#### Directions for this task
Please write the next part of the court passage on family provision claims by adult children, starting after its final sentence.

#### Document extract
• • • • •

47In Taylor v Farrugia [2009] NSWSC 801 and Young & Grainger v Outtrim [2011] NSWSC 391 Brereton J also explained the law relating to claims under the Family Provision Act by adult children such as Mrs Haklany. In Taylor v Farrugia [2009] NSWSC 801, in particular, his Honour explained the principles thus:-
"[57] These are claims by adult children. It is impossible in this area to describe in terms of universal application the moral obligation or community expectation of a parent in respect of an adult child. I think, however, it can be said that ordinarily the community expects parents to raise and educate their children to the very best of their ability while they remain children; probably to assist them with a tertiary education, and where that is feasible; where funds allow, to provide them with a start in life - such as a deposit on a home, although it might well take a different form. The community does not expect a parent, in ordinary circumstances, to provide an unencumbered house, or to set their children up in a position where they can acquire a house unencumbered, although in a particular case, where assets permit and the relationship between the parties is such as to justify it, there might be such an obligation [ McGrath v Eves [2005] NSWSC 1008 .

• • • • •

#### Data segment

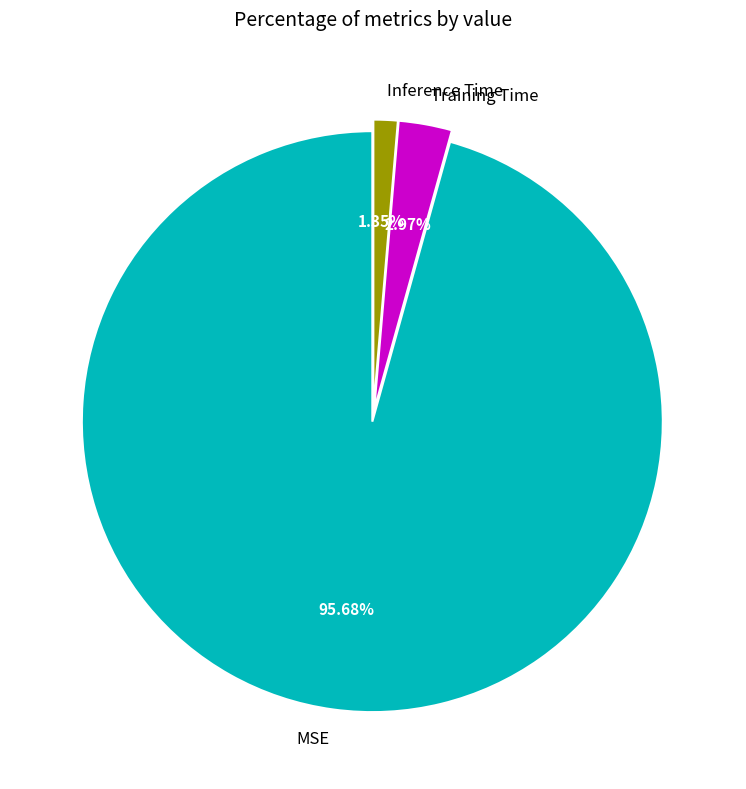

Which slice represents more than half of the pie?

MSE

• • • • •

#### Answer section
[58] Generally speaking, the community does not expect a parent to look after his or her children for the rest of their lives and into retirement, especially when there is someone else, such a spouse, who has a prime obligation to do so. Plainly, if an adult child remains a dependent of a parent, the community usually expects the parent to make provision to fulfil that ongoing dependency after death. But where a child, even an adult child, falls on hard times and where there are assets available, then the community may expect parents to provide a buffer against contingencies; and where a child has been unable to accumulate superannuation or make other provision for their retirement, something to assist in retirement where otherwise they would be left destitute. It is no longer the case, if it ever was, that an adult child has to establish a special need before obtaining provision from the estate of a deceased parent.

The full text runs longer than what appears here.